I don’t have any particular religion. However, I can say, “Cleaning the toilet is my belief.”
As you pray day to day, I clean our toilet as my daily ritual. As you talk to the God, I do to our toilet. It is not a joke; I am quite sure nowadays a lot of other Japanese are executing this daily ritual as well.
This new religion started a few years back in Japan. One actress wrote a book about how she could clear three million dollars of debt and how she could get out from bad routine. According to her, though I haven’t read the book, you should clean your residence—especially the toilet (as it’s directly related to prosperity)—if you wish to be fortunate. Throw out your bad luck altogether with crap in your closet when you wish to attract brand new good luck. Probably it’s a sort of converted Feng-shui.
This is the way “toilet religion” started and somehow this conventional religion grabbed my heart. Maybe because my boyfriend’s company was not doing well (he was literally penniless), or because I just moved to Singapore from Thailand, or just because we’ve started living together. There were tons of reasons to feel anxious. Instead of nagging at him, I started cleaning the toilet, thinking that even if it didn’t do anything to our prosperity, cleaning the toilet was worth much more than having quarrels and feeling miserable. As I didn’t want to look down on myself for picking up wrong man, I cleaned the toilet, wishing things to flow to the better destinations. I desperately wanted to believe my gut feeling about our relationship and the future.
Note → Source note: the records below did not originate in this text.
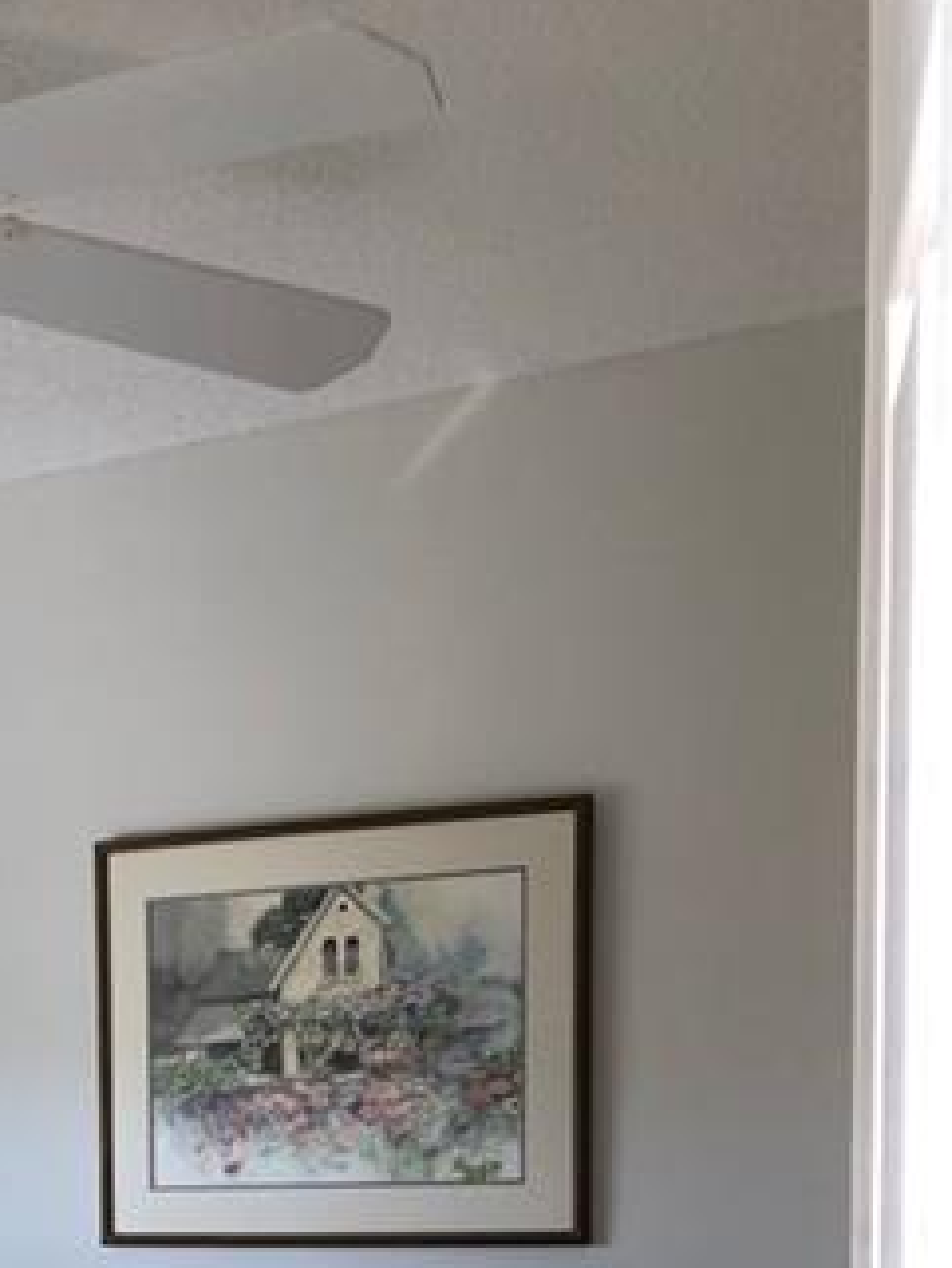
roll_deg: +0.0
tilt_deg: -5.7
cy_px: 1489
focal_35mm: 67
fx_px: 2455
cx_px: -146
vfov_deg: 26.1
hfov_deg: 20.7
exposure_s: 1/40
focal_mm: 3.99
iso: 32
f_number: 1.8
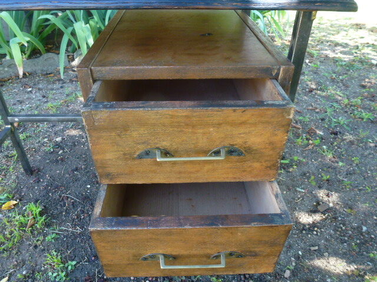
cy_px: 141
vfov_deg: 54.9
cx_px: 188
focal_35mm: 25
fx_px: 272
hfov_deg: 69.4
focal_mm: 4.3
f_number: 3.3
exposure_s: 1/60
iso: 200
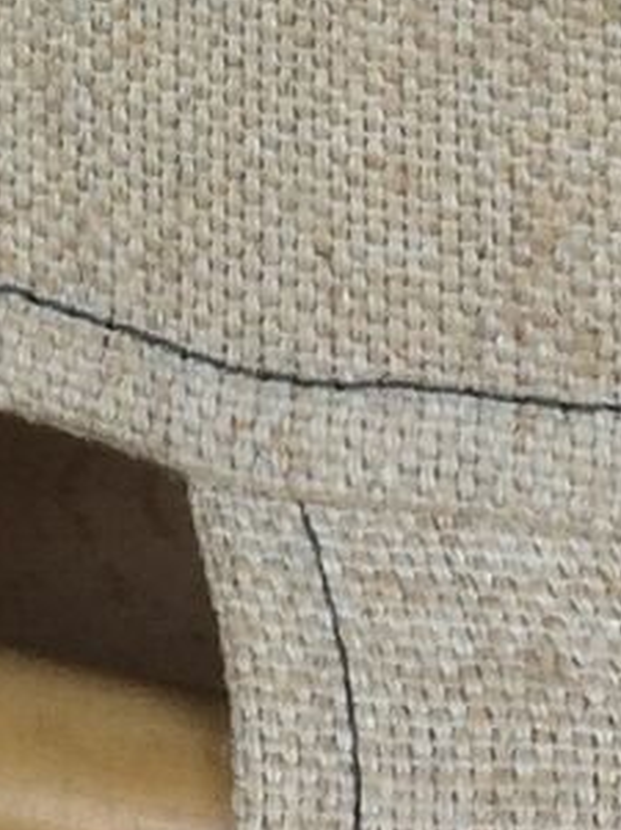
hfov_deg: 7.7
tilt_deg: -16.8
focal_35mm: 193
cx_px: 141
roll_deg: +3.2
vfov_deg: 9.7
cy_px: -662
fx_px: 4626
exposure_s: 1/100
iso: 50
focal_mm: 4.15
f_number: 2.2
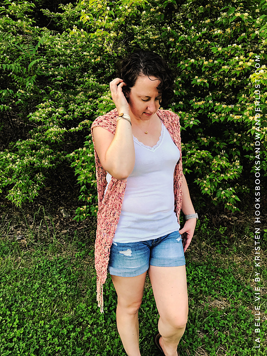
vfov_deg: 63.4
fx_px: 288
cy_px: 178
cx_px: 134
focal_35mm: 28
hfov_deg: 49.7
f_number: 1.8
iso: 20
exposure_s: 1/334
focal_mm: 3.99
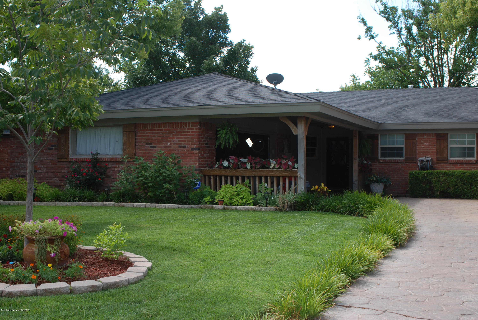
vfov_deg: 32.0
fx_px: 558
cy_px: 160
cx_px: 239
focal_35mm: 42
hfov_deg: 46.3
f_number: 5
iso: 100
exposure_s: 1/200
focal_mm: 28
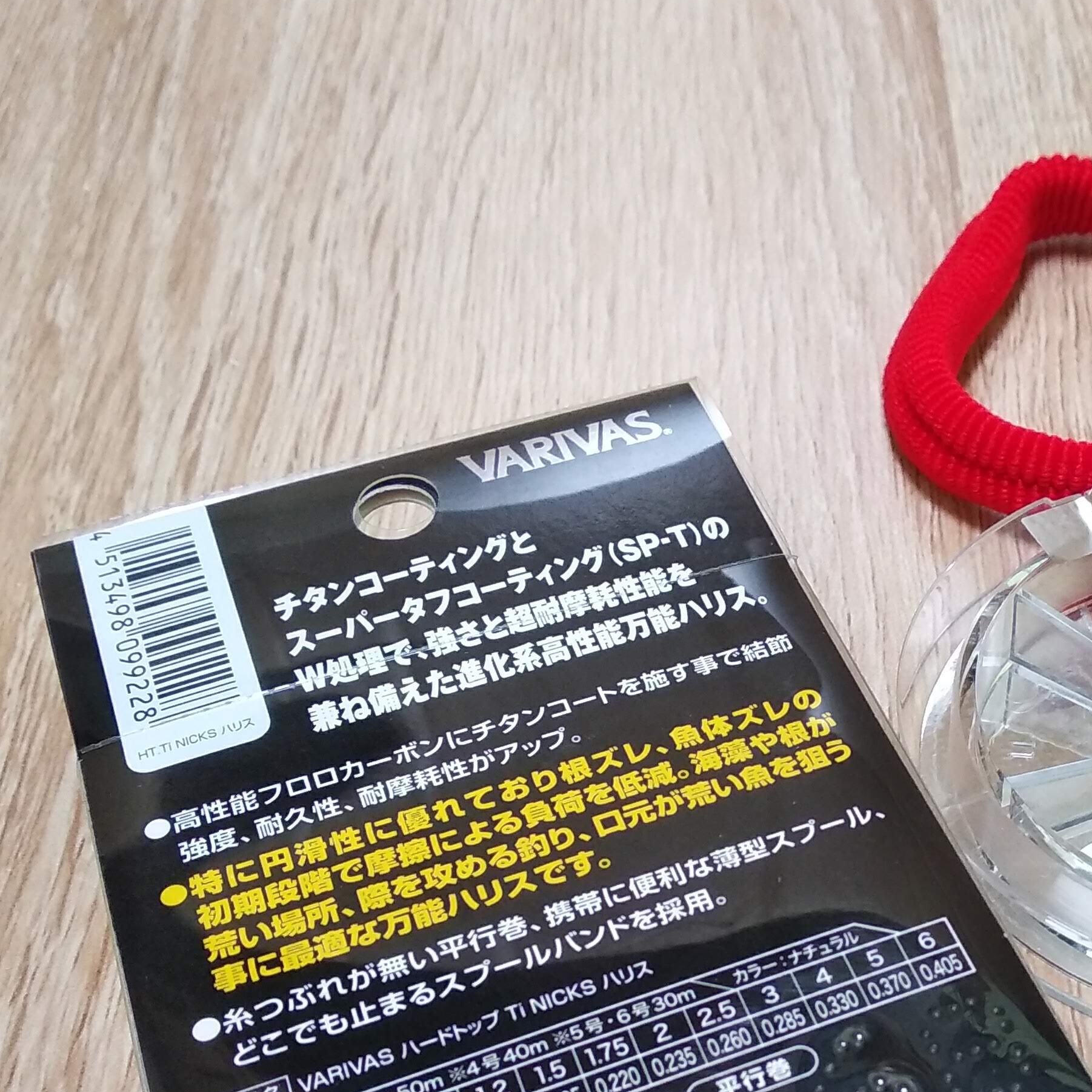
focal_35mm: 51
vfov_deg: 32.9
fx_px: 1820
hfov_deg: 32.5
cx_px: 863
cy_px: 786
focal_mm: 3.81
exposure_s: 1/33
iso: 400
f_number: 2.2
And apparently, that was the only thing I could do to improve our situation at that time. As I also didn’t have money, I couldn’t move out, I couldn’t do a part-time job in addition to daytime job, being a foreigner in Singapore.
Two years have passed since then. Hallelujah, I was lucky enough to be heard by toilet god. We are still together and unbelievably better off. And you know what? This morning, my boyfriend—who hates all sorts of superstitions—recommended that I clean our toilet up even more for our retirement. Maybe it’s time for me to install a brush, sacred tool, for him.